What this task involves:
Within the listing below, please show every line carrying the string "when".

● ● ●

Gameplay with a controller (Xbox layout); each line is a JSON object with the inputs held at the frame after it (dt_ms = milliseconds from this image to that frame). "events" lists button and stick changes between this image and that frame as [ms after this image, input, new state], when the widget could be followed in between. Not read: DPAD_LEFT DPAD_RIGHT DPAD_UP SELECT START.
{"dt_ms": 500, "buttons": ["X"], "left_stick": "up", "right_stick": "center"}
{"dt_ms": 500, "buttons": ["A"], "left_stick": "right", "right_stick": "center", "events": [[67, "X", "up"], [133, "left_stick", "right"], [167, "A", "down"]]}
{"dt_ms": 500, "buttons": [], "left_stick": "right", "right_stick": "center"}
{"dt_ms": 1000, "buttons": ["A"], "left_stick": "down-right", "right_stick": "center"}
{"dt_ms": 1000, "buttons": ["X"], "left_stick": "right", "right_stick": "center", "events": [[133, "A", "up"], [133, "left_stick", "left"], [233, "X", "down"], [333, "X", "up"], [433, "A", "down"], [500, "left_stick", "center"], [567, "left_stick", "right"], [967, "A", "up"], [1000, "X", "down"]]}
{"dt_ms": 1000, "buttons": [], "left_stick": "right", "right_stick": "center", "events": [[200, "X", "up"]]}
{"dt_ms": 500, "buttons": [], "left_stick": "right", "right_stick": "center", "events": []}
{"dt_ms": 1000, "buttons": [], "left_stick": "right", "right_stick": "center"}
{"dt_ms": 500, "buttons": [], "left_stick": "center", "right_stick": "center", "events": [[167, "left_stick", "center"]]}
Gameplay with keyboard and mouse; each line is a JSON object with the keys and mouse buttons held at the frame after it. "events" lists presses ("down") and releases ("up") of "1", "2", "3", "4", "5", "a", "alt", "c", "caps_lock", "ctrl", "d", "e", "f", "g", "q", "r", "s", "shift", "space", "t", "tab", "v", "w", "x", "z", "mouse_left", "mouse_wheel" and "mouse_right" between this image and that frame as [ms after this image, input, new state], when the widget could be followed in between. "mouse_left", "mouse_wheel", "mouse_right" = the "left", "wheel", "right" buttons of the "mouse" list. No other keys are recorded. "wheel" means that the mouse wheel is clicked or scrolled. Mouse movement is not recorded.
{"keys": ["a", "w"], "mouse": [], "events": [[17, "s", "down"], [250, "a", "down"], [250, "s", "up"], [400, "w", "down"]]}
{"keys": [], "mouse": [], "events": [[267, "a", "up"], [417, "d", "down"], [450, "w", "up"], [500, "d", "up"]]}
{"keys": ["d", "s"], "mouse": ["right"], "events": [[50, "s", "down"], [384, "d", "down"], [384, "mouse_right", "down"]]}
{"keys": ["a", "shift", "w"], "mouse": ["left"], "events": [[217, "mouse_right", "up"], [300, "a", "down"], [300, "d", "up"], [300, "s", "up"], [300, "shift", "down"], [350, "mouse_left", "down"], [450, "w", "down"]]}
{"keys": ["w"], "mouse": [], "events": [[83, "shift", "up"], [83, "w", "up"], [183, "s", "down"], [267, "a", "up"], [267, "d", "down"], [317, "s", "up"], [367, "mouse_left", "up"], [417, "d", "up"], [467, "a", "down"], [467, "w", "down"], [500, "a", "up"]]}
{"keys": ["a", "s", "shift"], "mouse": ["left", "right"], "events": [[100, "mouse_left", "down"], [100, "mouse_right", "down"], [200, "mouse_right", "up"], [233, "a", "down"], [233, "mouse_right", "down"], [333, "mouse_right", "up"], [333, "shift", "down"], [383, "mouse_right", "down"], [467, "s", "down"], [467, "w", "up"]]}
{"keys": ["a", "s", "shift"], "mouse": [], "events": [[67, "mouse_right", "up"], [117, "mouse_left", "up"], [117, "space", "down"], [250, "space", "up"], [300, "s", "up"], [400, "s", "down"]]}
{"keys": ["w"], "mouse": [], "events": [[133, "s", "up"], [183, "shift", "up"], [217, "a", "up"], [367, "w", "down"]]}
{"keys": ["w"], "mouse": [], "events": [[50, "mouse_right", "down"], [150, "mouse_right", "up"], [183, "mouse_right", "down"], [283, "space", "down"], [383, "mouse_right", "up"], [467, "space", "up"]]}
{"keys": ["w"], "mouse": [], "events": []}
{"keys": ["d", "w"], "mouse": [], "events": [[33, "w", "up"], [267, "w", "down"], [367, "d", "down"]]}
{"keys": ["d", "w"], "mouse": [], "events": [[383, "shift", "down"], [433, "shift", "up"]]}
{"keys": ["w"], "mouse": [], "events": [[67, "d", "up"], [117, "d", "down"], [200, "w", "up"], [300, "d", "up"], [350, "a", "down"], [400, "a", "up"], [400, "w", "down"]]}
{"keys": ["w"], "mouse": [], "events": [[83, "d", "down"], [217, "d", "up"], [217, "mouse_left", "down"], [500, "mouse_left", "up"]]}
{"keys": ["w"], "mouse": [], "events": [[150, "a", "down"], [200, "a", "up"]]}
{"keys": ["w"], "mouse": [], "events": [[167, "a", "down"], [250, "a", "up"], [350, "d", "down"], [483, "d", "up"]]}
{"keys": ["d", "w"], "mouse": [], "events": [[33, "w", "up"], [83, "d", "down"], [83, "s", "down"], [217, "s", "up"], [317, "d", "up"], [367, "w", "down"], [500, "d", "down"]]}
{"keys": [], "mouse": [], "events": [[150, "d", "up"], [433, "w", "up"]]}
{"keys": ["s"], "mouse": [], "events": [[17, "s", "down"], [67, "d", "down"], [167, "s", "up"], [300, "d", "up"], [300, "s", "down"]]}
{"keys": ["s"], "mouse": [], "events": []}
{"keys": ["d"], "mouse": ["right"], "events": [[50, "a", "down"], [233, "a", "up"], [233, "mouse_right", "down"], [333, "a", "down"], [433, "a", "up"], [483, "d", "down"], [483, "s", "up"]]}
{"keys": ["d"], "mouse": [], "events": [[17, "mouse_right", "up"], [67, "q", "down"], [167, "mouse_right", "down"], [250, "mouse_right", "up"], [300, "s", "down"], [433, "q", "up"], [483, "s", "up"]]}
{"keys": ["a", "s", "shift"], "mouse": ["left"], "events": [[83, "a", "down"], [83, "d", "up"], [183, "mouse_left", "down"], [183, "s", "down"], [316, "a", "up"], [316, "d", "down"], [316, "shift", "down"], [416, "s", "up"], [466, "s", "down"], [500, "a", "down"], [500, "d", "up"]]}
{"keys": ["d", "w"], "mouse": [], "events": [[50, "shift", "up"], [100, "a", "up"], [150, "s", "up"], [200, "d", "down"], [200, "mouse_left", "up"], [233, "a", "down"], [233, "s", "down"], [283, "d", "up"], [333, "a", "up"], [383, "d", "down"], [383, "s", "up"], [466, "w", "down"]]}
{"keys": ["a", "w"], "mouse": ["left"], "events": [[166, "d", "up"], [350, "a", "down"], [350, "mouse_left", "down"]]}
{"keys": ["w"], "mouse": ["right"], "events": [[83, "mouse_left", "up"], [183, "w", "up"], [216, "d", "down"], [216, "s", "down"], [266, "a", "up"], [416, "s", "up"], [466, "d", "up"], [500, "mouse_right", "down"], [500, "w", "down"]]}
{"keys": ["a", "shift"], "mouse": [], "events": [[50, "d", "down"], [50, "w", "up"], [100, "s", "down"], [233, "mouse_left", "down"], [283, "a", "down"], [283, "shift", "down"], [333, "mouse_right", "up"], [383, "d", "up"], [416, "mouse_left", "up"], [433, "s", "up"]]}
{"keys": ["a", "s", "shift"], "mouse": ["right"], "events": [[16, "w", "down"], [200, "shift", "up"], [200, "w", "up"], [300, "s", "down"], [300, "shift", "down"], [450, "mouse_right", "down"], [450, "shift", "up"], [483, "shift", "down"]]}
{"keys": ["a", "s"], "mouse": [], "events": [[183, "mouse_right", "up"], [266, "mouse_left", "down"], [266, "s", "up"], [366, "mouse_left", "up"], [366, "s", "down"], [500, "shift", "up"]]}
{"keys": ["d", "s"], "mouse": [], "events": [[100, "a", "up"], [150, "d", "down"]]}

● ● ●

Response to this task:
Gameplay with a controller (Xbox layout); each line is a JSON object with the inputs held at the frame after it (dt_ms = milliseconds from this image to that frame). "events" lists button and stick changes between this image and that frame as [ms after this image, input, new state], when the widget could be followed in between. Not read: DPAD_LEFT DPAD_RIGHT DPAD_UP SELECT START.
Gameplay with keyboard and mouse; each line is a JSON object with the keys and mouse buttons held at the frame after it. "events" lists presses ("down") and releases ("up") of "1", "2", "3", "4", "5", "a", "alt", "c", "caps_lock", "ctrl", "d", "e", "f", "g", "q", "r", "s", "shift", "space", "t", "tab", "v", "w", "x", "z", "mouse_left", "mouse_wheel" and "mouse_right" between this image and that frame as [ms after this image, input, new state], when the widget could be followed in between. "mouse_left", "mouse_wheel", "mouse_right" = the "left", "wheel", "right" buttons of the "mouse" list. No other keys are recorded. "wheel" means that the mouse wheel is clicked or scrolled. Mouse movement is not recorded.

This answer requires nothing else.